The topic of feminism is host to a lot of misunderstanding and confusion. For me, somebody who studied sociology at both GCSE and A-Level, feminism has always been quite simple – it’s the belief in the social, political and economic equality of the sexes. However, for those people who haven’t been taught what feminism is, their lack of education on the subject means that they usually believe the stereotypes. I’ve lost count how many times I’ve had somebody find it funny or shocking that I consider myself a feminist, when they themselves aren’t even sure what the term means.
For the most part, people who don’t understand what feminism is are harmless – and are often willing to be educated on the subject by people who know more. But there are instances where a lack of knowledge can become harmful – one example being people who are vocal on the topic of women’s rights being sent death and rape threats online. Another, less obvious, example of how people not being educated on feminism can be harmful is how it can affect the movement itself. If one person is scared of identifying themselves as a feminist because they don’t want to be associated with the “man-hating, bra-burning” label that the movement has gained over the years, then it only detracts from the amount of power the movement has on issues it’s trying to tackle.
How do you solve these issues?
There’s only one way that this kind of confusion and general lack of knowledge on the topic can be counteracted – and that’s teaching feminism in schools.
Not only will teaching feminism in schools clear up any miscommunication surrounding the ideas of feminism, but it will help people from a young age start to understand exactly what impact gender has on a person’s life.
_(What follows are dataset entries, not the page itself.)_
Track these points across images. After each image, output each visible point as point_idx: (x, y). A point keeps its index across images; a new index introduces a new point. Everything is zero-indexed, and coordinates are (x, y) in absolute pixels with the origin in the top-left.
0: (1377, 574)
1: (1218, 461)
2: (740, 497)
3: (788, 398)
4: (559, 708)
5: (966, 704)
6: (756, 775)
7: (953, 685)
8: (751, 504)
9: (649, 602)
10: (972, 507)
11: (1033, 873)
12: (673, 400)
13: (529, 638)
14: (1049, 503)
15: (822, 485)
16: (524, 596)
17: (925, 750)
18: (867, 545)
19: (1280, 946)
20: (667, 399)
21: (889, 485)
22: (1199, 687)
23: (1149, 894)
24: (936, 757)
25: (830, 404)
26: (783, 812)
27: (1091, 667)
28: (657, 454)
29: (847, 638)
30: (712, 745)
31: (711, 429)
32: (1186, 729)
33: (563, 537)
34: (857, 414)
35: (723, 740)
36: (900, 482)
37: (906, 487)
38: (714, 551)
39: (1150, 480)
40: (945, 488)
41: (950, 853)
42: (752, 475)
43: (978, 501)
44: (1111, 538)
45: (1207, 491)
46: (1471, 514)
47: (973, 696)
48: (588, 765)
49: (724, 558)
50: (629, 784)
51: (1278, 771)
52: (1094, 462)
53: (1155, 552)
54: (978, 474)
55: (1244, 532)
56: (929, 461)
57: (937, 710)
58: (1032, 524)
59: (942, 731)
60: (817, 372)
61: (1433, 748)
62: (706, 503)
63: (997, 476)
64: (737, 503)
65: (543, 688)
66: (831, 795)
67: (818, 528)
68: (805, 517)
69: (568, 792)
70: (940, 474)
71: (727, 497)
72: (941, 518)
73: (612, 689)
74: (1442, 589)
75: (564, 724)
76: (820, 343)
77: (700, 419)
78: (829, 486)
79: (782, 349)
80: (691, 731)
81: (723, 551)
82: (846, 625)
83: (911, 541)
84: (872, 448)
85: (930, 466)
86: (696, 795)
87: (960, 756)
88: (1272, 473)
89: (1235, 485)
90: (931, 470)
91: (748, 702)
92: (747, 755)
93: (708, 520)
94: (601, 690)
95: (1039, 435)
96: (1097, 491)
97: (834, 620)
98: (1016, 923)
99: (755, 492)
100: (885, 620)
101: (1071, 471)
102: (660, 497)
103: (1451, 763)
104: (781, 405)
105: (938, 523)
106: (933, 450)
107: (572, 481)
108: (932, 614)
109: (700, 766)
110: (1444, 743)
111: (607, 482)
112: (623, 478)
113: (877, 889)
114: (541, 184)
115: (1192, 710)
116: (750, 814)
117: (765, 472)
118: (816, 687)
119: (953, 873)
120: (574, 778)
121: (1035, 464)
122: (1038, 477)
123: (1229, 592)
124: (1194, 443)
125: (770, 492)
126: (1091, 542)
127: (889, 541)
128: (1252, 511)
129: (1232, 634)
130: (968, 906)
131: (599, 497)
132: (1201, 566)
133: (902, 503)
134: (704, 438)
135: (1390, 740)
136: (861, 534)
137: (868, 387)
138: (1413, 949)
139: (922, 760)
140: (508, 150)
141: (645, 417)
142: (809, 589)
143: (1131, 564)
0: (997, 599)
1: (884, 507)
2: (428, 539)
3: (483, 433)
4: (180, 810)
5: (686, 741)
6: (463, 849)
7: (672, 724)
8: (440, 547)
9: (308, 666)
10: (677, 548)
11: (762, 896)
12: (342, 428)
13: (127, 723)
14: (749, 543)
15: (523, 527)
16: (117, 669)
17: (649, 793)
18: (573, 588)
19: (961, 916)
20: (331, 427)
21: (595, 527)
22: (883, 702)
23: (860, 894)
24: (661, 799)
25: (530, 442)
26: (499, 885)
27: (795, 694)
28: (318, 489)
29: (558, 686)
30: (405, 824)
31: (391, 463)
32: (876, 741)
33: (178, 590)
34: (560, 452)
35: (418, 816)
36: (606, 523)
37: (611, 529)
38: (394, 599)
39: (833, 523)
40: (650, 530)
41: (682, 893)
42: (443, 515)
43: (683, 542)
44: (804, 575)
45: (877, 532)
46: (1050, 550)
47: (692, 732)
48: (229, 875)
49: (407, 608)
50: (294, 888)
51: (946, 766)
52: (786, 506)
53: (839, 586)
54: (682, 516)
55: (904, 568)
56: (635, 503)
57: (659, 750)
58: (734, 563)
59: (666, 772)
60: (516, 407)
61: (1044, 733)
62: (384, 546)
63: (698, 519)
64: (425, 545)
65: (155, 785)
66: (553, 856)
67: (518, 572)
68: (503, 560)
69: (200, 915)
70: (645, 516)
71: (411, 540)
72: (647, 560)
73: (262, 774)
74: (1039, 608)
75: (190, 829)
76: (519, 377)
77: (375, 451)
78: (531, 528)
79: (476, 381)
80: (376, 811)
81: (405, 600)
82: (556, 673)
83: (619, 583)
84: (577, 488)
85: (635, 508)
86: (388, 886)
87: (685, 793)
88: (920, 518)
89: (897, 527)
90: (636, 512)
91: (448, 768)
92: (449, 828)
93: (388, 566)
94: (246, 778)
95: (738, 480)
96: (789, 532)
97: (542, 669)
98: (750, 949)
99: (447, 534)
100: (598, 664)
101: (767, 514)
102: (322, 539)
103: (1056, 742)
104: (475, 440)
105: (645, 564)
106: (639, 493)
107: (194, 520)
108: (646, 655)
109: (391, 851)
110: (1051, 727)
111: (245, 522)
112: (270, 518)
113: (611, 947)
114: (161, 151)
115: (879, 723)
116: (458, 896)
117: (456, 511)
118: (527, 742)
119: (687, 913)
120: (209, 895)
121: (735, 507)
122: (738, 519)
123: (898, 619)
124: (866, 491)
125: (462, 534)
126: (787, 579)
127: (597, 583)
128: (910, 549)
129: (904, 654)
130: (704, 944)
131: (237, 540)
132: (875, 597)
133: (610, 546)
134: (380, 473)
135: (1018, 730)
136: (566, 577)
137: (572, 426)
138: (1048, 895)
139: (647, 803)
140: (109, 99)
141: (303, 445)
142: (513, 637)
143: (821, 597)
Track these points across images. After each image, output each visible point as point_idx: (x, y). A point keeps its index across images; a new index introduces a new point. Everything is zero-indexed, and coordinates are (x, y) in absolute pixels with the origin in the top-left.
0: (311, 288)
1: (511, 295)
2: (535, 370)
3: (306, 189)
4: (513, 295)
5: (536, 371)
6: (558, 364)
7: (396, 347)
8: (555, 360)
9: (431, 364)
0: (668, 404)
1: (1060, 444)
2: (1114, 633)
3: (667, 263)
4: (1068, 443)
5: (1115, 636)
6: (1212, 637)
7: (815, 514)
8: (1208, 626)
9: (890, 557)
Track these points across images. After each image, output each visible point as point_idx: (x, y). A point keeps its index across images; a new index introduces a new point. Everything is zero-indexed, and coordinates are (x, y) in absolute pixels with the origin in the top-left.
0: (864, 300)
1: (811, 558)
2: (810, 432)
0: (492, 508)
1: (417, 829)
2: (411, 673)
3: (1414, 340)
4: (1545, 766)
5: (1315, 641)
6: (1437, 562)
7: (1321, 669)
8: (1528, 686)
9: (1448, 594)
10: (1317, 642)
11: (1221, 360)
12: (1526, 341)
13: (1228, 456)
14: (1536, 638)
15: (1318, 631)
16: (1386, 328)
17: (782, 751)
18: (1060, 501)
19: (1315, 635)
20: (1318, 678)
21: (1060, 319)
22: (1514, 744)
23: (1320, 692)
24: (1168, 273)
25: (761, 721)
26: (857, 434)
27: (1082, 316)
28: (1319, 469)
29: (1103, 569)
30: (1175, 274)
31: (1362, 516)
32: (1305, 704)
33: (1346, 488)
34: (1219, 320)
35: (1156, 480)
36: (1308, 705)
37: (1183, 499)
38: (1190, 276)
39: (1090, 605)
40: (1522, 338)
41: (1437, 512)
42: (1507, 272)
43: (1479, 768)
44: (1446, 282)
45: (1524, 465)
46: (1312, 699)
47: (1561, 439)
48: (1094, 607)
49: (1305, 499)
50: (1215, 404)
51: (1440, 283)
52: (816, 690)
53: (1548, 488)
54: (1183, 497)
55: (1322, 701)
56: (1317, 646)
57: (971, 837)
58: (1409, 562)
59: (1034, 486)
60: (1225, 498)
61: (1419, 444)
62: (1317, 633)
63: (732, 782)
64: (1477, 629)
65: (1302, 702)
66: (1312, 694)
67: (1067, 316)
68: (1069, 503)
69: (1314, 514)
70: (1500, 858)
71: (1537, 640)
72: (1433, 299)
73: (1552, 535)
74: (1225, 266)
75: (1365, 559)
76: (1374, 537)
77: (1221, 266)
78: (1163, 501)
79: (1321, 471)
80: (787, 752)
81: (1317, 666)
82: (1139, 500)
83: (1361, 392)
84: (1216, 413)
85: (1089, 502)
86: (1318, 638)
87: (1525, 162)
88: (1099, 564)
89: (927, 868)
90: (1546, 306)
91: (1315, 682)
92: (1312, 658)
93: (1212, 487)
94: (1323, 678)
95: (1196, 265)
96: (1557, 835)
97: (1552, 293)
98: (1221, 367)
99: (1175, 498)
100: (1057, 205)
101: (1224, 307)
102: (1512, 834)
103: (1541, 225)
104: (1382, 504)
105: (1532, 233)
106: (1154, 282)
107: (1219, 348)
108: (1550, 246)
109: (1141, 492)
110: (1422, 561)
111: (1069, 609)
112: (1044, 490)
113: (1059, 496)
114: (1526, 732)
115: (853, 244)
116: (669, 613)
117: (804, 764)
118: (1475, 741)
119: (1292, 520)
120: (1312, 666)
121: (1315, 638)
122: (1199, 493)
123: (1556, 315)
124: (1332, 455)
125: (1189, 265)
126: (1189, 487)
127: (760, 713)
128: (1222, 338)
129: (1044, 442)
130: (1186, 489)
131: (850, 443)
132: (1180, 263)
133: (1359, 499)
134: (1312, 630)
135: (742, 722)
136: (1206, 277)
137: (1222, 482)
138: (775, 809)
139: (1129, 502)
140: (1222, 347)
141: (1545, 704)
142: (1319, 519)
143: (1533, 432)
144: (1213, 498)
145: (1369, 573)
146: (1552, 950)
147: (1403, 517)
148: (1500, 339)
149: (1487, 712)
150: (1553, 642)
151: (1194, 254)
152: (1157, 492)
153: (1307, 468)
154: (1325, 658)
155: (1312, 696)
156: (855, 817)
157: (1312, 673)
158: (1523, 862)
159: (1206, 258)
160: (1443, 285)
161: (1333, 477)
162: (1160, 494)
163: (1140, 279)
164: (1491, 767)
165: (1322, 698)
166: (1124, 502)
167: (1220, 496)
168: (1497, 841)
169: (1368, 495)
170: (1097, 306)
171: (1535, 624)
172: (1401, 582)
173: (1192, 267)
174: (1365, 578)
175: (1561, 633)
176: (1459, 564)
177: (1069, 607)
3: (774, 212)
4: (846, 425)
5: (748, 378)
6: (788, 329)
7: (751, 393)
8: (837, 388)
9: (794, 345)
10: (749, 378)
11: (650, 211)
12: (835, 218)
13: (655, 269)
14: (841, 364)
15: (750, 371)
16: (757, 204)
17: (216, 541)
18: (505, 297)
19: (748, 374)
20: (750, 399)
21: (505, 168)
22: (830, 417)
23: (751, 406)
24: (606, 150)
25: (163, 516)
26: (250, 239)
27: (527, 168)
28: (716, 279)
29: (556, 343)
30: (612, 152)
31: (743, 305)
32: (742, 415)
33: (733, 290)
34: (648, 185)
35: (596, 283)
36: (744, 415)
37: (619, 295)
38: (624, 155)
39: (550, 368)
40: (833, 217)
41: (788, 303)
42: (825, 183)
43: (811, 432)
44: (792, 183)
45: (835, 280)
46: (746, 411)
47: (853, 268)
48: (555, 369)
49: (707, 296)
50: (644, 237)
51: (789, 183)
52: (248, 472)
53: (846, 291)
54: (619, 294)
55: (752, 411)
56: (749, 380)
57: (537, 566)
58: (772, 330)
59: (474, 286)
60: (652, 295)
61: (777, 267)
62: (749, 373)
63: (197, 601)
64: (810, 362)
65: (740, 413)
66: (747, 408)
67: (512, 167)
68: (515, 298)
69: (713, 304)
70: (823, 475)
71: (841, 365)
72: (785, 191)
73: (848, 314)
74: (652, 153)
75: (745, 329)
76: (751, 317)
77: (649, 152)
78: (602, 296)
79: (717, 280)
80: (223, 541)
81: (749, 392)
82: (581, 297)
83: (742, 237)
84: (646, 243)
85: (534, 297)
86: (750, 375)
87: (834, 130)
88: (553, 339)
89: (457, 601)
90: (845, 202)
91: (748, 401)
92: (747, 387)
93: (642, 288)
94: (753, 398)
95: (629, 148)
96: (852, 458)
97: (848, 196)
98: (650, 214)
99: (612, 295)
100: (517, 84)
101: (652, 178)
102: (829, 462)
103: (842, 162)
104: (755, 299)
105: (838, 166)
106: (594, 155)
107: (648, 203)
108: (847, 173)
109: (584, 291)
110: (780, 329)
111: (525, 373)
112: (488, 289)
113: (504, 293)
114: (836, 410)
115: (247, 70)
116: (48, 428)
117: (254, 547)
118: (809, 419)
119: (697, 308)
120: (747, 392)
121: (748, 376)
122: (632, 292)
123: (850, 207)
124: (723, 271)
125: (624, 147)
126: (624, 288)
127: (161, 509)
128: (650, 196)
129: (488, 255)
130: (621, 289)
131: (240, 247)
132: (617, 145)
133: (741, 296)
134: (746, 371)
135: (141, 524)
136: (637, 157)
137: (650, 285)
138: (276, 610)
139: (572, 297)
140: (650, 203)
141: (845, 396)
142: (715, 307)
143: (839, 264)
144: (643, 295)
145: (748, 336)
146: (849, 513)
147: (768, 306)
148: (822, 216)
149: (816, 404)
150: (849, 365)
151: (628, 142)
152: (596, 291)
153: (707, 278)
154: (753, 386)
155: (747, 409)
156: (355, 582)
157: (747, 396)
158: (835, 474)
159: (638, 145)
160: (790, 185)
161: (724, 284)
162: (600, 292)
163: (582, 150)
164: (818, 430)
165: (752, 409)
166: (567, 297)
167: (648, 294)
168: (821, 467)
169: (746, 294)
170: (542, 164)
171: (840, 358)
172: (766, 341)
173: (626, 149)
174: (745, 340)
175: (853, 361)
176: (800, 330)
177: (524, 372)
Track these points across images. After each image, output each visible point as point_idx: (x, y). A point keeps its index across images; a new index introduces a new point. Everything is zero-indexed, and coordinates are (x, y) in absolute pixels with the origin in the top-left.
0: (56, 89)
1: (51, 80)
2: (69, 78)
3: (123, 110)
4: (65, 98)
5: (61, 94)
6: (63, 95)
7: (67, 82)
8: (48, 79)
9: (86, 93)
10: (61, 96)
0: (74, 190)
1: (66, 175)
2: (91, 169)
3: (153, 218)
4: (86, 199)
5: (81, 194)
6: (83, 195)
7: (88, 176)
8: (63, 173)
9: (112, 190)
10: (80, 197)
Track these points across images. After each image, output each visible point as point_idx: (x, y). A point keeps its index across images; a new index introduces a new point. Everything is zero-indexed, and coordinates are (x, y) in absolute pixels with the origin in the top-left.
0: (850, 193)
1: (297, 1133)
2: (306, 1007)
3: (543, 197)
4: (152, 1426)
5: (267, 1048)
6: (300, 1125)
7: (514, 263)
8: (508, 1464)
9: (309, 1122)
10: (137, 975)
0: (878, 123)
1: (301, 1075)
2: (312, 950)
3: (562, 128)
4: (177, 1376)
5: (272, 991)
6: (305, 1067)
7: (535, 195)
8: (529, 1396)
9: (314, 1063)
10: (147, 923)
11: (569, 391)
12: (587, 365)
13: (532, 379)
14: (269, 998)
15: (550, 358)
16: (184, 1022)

The feminist movement is dedicated to eliminating rape culture, gender roles, getting rid of the pay gap, ensuring votes for women all over the world, increasing the representation of all minority groups in industries that mainly consist of white, straight cisgendered males, as well as telling anyone and everyone that your gender does not define you – and whatever gender you do or do not identify with should have no effect on the lifestyle you lead.
Image: Laura Forest/Flickr
Teaching feminism in schools will mean students will become more aware of the issues affecting their gender. It will give people the information and ability to fight back against any kind of gender-based discrimination that they may face in their lifetime. It will mean girls can feel confident walking down the street in whatever they want and not fear sexual harrassment. It will mean a boy can cry in front of his friends and talk about his emotions without being called out on it. It will mean an LGBTQ+ person can come out in an environment that is safe and understanding.
Not only this, but teaching intersectional feminism in schools will mean that pupils are aware of the experiences of women from other cultures. People being aware that the issues women from the UK face are entirely different to the issues that women from Saudi Arabia face will promote the kind of cultural understanding that the feminist movement needs in order to tackle issues such as cultural appropriation, black-face and the white-washing of the film industry.
Stop the stigma
As a feminist myself, it’s easy to say I’m bias towards the teaching of feminism in schools – but even while trying to be as objective as I can be on the idea, I still fail to see why it would be a negative thing. Teaching feminism in schools isn’t the same as forcing all school children to become feminists. I was taught conservativism in schools – but it doesn’t mean that I identify as a conservative and voted for David Cameron.
What it does mean, however, is that when the issue of conservativism comes up in conversation I am able to have a polite and well-informed discussion on the subject. And I personally believe that if the same thing was done with feminism, it would stop a lot of the controversy and stigma surrounding the movement in the first place.